GRAND RAPIDS, Mich,– Imagine starting the school year at a new school surrounded by new faces, and doing it all in a wheelchair. For one middle-schooler, the generosity of a good friend helped make the transition smoother.
“He’s funny and he’s cute and he gets in trouble and he’s naughty, just like every other kid,”said author and cerebral palsy advocate, Johnnie Tuitel. “But, he’s in a wheelchair.”
Tuitel is talking about his good friend, 12 year-old Phoenix Broadwood- Volkhardt. Phoenix has cerebral palsy and started his first day at a new school, C.A. Frost Environmental Science Academy. He was surrounded by a bunch of kids that don’t know much about his history.
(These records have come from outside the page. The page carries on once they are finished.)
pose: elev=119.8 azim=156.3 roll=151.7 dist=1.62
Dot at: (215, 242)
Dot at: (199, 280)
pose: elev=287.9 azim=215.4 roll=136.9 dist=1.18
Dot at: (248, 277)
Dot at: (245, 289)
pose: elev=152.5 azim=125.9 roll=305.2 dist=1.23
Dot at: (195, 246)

Tuitel knows a thing or two about being the only kid in school in a wheelchair. He was the first special needs student in Michigan that attended public school in the 1970s. He came to Phoenix’s class to help break down why the aspiring chef doesn’t talk or act like everyone else.
But he also helped Phoenix show up to his first day in style.
“Insurance would not pay for Phoenix to get a new wheelchair,” said Kathryn Broadwood, Phoenix’s mother. “They wouldn’t even consider an application until February even though there’s a lot of stuff wrong with it.”
So Phoenix’s mother got ahold of Johnnie. Within a day, Phoenix was sitting in a used, but much improved, wheelchair.
“The difference in the quality between the two wheelchairs, it’s like Phoenix’s old wheelchair was like a go-cart, and then Johnnie gave him a BMW,” explained Broadwood. “Its awesome.”
The wheelchair was donated by Permobile, out of Nashville, Tennessee and is worth about $35,000.